Of course, women who've been pregnant could have cells from their own Moms as well as their children. And sure enough, last year scientists documented that a deceased woman in her 40s harbored cells from her children, born six and eight years before, and her own mother. Both kinds were found in the lung, heart, spleen, gut and liver. Only fetal cells showed up in the right kidney and the ovary, while only cells from Mom appeared in the bone marrow.

That woman had scleroderma, a chronic autoimmune disease with a wide array of symptoms that can include muscle and joint pain, thickened skin, digestive problems, abnormal sensitivity to cold and other problems. The disease is getting the most scrutiny for a possible connection to the foreign cells. The Scleroderma Foundation says that about 300,000 Americans, mostly women, are thought to have the disease, which typically strikes between ages 25 and 55.

The trigger for the disease isn't known. But its immune system attack can reach the skin, lungs, gut, kidneys, heart and other internal organs, as well as blood vessels, muscles and joints. It can be fatal. Foreign cells have been found at the attack sites within scleroderma patients, and they're apparently there early in the disease process, said Carol Artlett of Thomas Jefferson University in Philadelphia. "The fact that they're there early is provocative," she said, but "we don't know what was there first."

Maybe the foreign cells, which include T cells of the immune system, were just drawn to the site after something else -- maybe a virus, maybe some toxin -- initiated the attack, she said.

While there's no conclusive evidence tying the foreign cells to scleroderma, Artlett said research provides enough hints to make her suspect some kind of connection.

Dr. John Varga, who heads the medical advisory board of the scleroderma foundation, said he hasn't yet seen convincing evidence that the foreign cells cause the disease. But research into a possible link is "a pretty hot area," he said.

If the cells do contribute to autoimmune disease, of course, such research might lead to new treatments. But how could a relative handful of foreign cells cause so much trouble?

Possible benefits

Nelson's hypothesis is that just harboring those cells probably isn't the problem, because they're seen too commonly in healthy people.

The real hazard, she suggests, might arise when there's a slight genetic mismatch between the foreign cells and the body they live in. The problem appears to be in the so-called HLA genes, the same ones that doctors seek to match when they transplant organs.

With a very slight mismatch, the body's immune system accepts them as normal -- much like a computer unwittingly accepts viruses into its inner workings, Nelson reasons.

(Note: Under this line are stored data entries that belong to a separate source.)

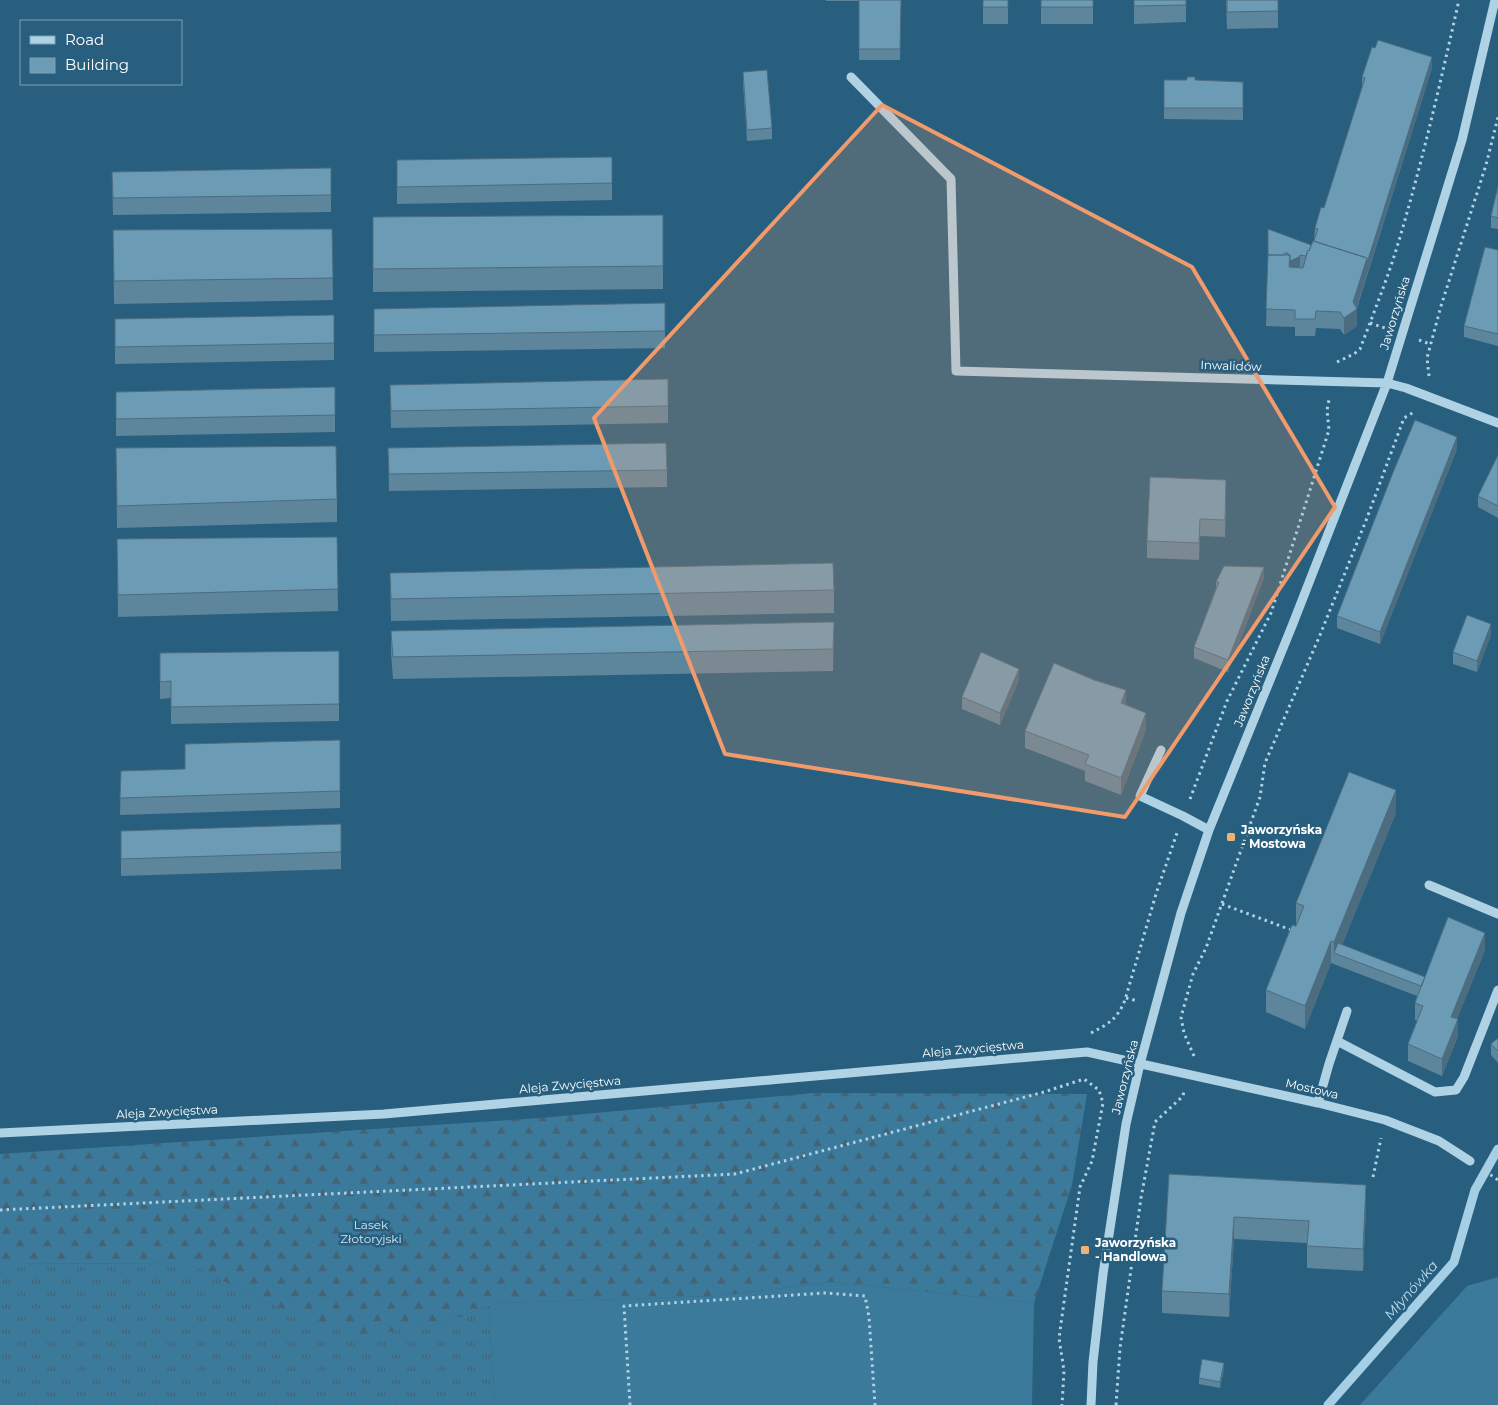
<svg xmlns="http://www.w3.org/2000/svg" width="1498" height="1405" font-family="Montserrat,sans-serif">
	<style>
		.grass { fill: url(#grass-tufts) }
		.forest { fill: url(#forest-firs) }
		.garden { fill: #3c7a9b }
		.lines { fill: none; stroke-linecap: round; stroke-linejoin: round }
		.stream { stroke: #a4cfe5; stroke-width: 9 }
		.path { stroke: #afd2e5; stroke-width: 3; stroke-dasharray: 2.5 4; stroke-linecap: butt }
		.minor { stroke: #afd2e5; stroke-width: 9 }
		.wall { fill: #5d859c }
		.shaded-wall { fill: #4c6c7f }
		.building { fill: #6c9bb5; stroke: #4c6c7f }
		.marked { fill: #f19b6d; fill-opacity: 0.2; stroke: #f19b6d; stroke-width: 4; stroke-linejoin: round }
		.poi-dot { fill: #ecb276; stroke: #285f7e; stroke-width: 2 }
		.labels { text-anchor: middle; stroke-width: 5; stroke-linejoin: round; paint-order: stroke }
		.street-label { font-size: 12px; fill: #fff; stroke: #285f7e }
		.poi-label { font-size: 12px; font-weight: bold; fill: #fff; stroke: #285f7e; text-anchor: start }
		.park-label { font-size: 12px; fill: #d1e8f4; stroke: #285f7e }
		.water-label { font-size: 14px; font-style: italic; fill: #badbec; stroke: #285f7e }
	</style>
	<defs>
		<pattern id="grass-tufts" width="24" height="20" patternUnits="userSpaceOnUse" patternTransform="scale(1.25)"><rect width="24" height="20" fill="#3c7a9b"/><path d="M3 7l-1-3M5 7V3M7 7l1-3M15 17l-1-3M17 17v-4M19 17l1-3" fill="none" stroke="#446374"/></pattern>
		<pattern id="forest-firs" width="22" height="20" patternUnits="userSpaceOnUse" patternTransform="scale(1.25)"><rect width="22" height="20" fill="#3c7a9b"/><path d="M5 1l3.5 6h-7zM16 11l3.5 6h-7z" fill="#446374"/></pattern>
	</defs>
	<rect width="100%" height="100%" fill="#285f7e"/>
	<path class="grass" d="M0 1263 189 1264 278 1307 433 1326 499 1303 489 1316 495 1405H0Z"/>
	<path class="forest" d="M813 1093 1087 1094 1072 1185 1034 1303 832 1282 717 1296 499 1303 433 1326 361 1335 278 1307 189 1264 0 1263V1154L541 1118Z"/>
	<path class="garden" d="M1498 1277V1405H1360L1467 1286Z
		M832 1282 1034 1303 1032 1405H495L489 1316 499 1303 717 1296Z"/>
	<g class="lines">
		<path class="stream" d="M1328 1405 1454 1262 1475 1190 1498 1149"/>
		<path class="path" d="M1370 323 1385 328
			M1419 340 1430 344
			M1337 362 1354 354 1360 349C1374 312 1389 275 1400 237 1423 159 1441 80 1459 0
			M1429 376 1427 358 1441 306 1486 165 1498 117
			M1190 799 1227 701 1271 613 1329 430 1327 410 1329 400
			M1222 904 1294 931
			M1126 998 1138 1001
			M1091 1033C1110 1023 1117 1019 1125 1000L1156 894 1177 833
			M1194 1056 1184 1033 1181 1017 1193 974 1206 948 1260 797 1265 763 1320 635 1367 518 1404 418 1414 412
			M1485 1171 1498 1180
			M1373 1177 1381 1138
			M0 1210 735 1174 1044 1092 1084 1079 1099 1090 1103 1103 1092 1161 1080 1187 1059 1338 1064 1371 1062 1405
			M630 1405 624 1306 825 1293 865 1296 869 1317 875 1405
			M1116 1405 1120 1348 1141 1198 1155 1122 1183 1096 1184 1091"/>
		<path class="minor" d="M851 77 951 179 956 371 1387 383 1406 388 1498 423
			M1161 750 1140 796 1183 816 1209 830
			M1429 885 1498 914
			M1337 1041 1435 1092 1456 1090 1464 1077 1498 990
			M1318 1103 1329 1064 1347 1011
			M0 1133 384 1114 1087 1052 1318 1103 1385 1120 1439 1141 1470 1161
			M1091 1405 1093 1362 1103 1274 1126 1124 1140 1064 1181 913 1209 830 1292 626 1387 383 1462 140 1495 0"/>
	</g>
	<path class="wall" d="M826 0H901L900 60H859V1H826Z
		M983 0H1008V24H983Z
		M1041 0H1093V24H1041Z
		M1134 0H1186V22L1134 24Z
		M1226 0H1278V28L1227 29Z
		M1432 68 1357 308V326L1344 335 1340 329 1316 328 1315 336H1295V327L1266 326 1268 258 1311 245 1314 241 1315 228 1324 208 1362 88V77Z
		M743 72 772 128V139L747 141 743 84Z
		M1164 80 1243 82V120L1164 119Z
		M612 157V200L397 204V160Z
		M331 168V212L113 215 112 172Z
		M1498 186V229L1491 228V216Z
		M663 215V289L373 292V217Z
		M332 229 333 300 114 304 113 230Z
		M1498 250V346L1464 337V326Z
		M665 303V348L374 352V309Z
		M334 315V360L115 364V319Z
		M668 379V423L391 428 390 385Z
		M335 387V432L116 436V392Z
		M116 448 337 499V522L117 528Z
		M388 448 667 470V487L389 491Z
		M1457 449 1380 644 1337 628V616Z
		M1498 455V518L1478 507V496Z
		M1226 497 1225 537 1200 536 1199 560 1147 558V541Z
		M337 537 338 611 118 617 117 539Z
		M390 573 834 590V613L391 621Z
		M1264 578 1228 672 1194 658V647L1216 588V582Z
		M834 622 833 671 393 679 391 653V631Z
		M1491 635 1477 672 1453 664V652Z
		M339 651V721L171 724V698L160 699V653Z
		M1019 680 1000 725 962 709V697Z
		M1126 704 1146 730 1121 795 1085 781V771L1025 748V731Z
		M340 740V808L120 815 121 771 185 769Z
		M1396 813 1342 945 1425 977 1485 950 1457 1019 1458 1036 1442 1076 1408 1061V1044L1417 1021 1415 1020V1003L1417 996 1331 963 1305 1029 1266 1012V990L1296 925V903Z
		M341 824V869L121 876V831Z
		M1498 1038V1063L1491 1055V1044Z
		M1169 1174 1366 1208 1363 1271 1307 1268V1243L1234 1239 1229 1317 1162 1313V1291Z
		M1224 1369 1220 1388 1199 1384V1378Z"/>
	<path class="shaded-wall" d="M1432 57V68L1356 309H1357V326L1344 335V318L1353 302 1367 258Z
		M1300 255V266L1299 268 1290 272V261Z
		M1457 437V449L1380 644V632Z
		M1226 480V497L1225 537V520Z
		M1200 519V536L1199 560V543Z
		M1264 567V578L1228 672V660Z
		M1491 624V635L1477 672V661Z
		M1019 669V680L1000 725V713Z
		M1126 690V707L1121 703Z
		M1146 713V730L1121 795V778Z
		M1396 790V813L1338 955 1334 953V942Z
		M1485 933V950L1451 1034V1017Z
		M1331 941V963L1305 1029V1006Z
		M1458 1019V1036L1442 1076V1059Z
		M1366 1185V1208L1363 1271V1249Z
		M1234 1217V1239L1229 1317V1294Z
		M1224 1363V1369L1220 1388V1382Z"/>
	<path class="building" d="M859 0H901L900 49H859Z
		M983 0H1008V7H983Z
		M1041 0H1093V7H1041Z
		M1134 0H1186V5L1134 6Z
		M1227 0H1278V11L1227 12Z
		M1378 40 1432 57 1367 263V258L1314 241 1318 229 1315 228 1321 207 1324 208 1365 78 1362 77 1372 47 1375 48Z
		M767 70 772 128 747 130 743 72Z
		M1187 77H1195V80L1243 82V108H1164V80H1187Z
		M612 157V183L397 187V160Z
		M331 168V195L113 198 112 172Z
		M1498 186V218L1491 216Z
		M663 215V266L373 269V217Z
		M332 229 333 278 114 281 113 230Z
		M1268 229 1311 245 1309 251 1308 250 1306 256 1300 255 1299 257 1290 261V255H1288V253H1285L1284 255H1268V256Z
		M1313 241 1367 258 1353 302 1357 309 1344 318 1340 312 1316 311 1315 319H1295V310L1266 309 1268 255H1290L1289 267 1303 268 1308 250 1309 251Z
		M1485 247 1498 250V334L1464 326Z
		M665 303V331L374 335V309Z
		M334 315V343L115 347V319Z
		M668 379V406L391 411 390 385Z
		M335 387V415L116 419V392Z
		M1415 420 1457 437 1380 632 1337 616 1394 470Z
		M666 443 667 470 389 474 388 448Z
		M336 446 337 499 117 506 116 448Z
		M1498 455V506L1478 496Z
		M1150 477 1226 480 1225 520 1200 519 1199 543 1147 541Z
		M337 537 338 589 118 595 117 539Z
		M833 563 834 590 391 599 390 573Z
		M1224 566 1264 567 1228 660 1194 647 1219 582H1216Z
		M1467 615 1491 624 1477 661 1453 652Z
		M834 622 833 649 393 657 391 631Z
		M339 651V704L171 707V681L160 682V653Z
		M981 652 1019 669 1000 713 962 697Z
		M1054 663 1094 680 1126 690 1121 703 1146 713 1121 778 1085 764 1089 755 1025 731Z
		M340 740V791L120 798 121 771 185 769V744Z
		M1349 772 1396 790 1334 942 1331 941 1305 1006 1266 990 1292 925 1296 926 1304 906 1296 903Z
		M341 824V852L121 859V831Z
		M1448 917 1485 933 1451 1017 1458 1019 1442 1059 1408 1044 1423 1006 1415 1003Z
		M1338 943 1425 977 1421 986 1334 953Z
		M1498 1038V1051L1491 1044Z
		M1169 1174 1366 1185 1363 1249 1307 1246 1309 1221 1234 1217 1229 1294 1162 1291Z
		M1202 1359 1224 1363 1220 1382 1199 1378Z"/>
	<path class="marked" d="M882 105 1192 267 1335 507 1125 817 725 754 594 418Z"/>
	<g class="poi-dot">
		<rect x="1226" y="832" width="10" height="10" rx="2.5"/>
		<rect x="1080" y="1245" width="10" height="10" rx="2.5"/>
	</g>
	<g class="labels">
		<g class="street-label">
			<text transform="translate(1395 313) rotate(-73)" y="4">Jaworzyńska</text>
			<text transform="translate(1231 366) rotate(2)" y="4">Inwalidów</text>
			<text transform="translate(1252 691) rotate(-68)" y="4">Jaworzyńska</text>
			<text transform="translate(973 1049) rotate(-5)" y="4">Aleja Zwycięstwa</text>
			<text transform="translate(1125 1077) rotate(-76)" y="4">Jaworzyńska</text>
			<text transform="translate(570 1085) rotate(-5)" y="4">Aleja Zwycięstwa</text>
			<text transform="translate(1312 1089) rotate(13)" y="4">Mostowa</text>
			<text transform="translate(167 1112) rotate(-3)" y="4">Aleja Zwycięstwa</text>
		</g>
		<g class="poi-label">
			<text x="1241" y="834">Jaworzyńska<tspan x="1241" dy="14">- Mostowa</tspan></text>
			<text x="1095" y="1247">Jaworzyńska<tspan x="1095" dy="14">- Handlowa</tspan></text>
		</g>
		<g class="park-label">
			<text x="371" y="1229">Lasek<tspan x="371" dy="14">Złotoryjski</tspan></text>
		</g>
		<g class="water-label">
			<text transform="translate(1411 1290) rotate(-49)" y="5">Młynówka</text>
		</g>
	</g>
	<rect x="20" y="20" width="162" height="65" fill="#285f7e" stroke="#7e9fb2"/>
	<rect x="30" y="36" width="25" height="8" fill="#afd2e5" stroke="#7e9fb2"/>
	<text x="65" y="45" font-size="15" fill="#ffffff">Road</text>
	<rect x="30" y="58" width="25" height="15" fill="#6c9bb5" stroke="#7e9fb2"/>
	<text x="65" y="70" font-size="15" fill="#ffffff">Building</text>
</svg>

The problem would arise if the person then encounters some sort of trigger for scleroderma -- none has been identified yet, but perhaps it's a biological virus or a toxin. At that point, the foreign cells might disrupt the delicate communications between immune system cells that allows for fierce attacks on germs without damage to the body. And that disruption could lead to the misguided attacks on normal tissue that characterize scleroderma.

But might foreign cells provide a benefit too? Nelson notes that women with rheumatoid arthritis often go into remission during pregnancy, especially if their fetus has a much different lineup of HLA genes. And just having given birth reduces a woman's risk for rheumatoid arthritis. Nelson wonders if cells escaping from the fetus might be responsible. One thing about foreign cells is already clear to Nelson: they are not any reason to blame anybody for disease. "It's not an issue of blame. These are rogue cells deriving from the pregnancy," she said.

Quite the contrary. Dr. Judith Hall of the University of British Columbia recalls lecturing at a medical school about adults carrying cells from their mothers. Afterwards, she said, a young woman came up to her with an extraordinary reaction.

"My Mom died about five months ago, and I've had the hardest time adjusting to her not being around. Now she's here," Hall recalls the young woman as saying. "It really was very touching," Hall said. "It just meant a huge amount to her."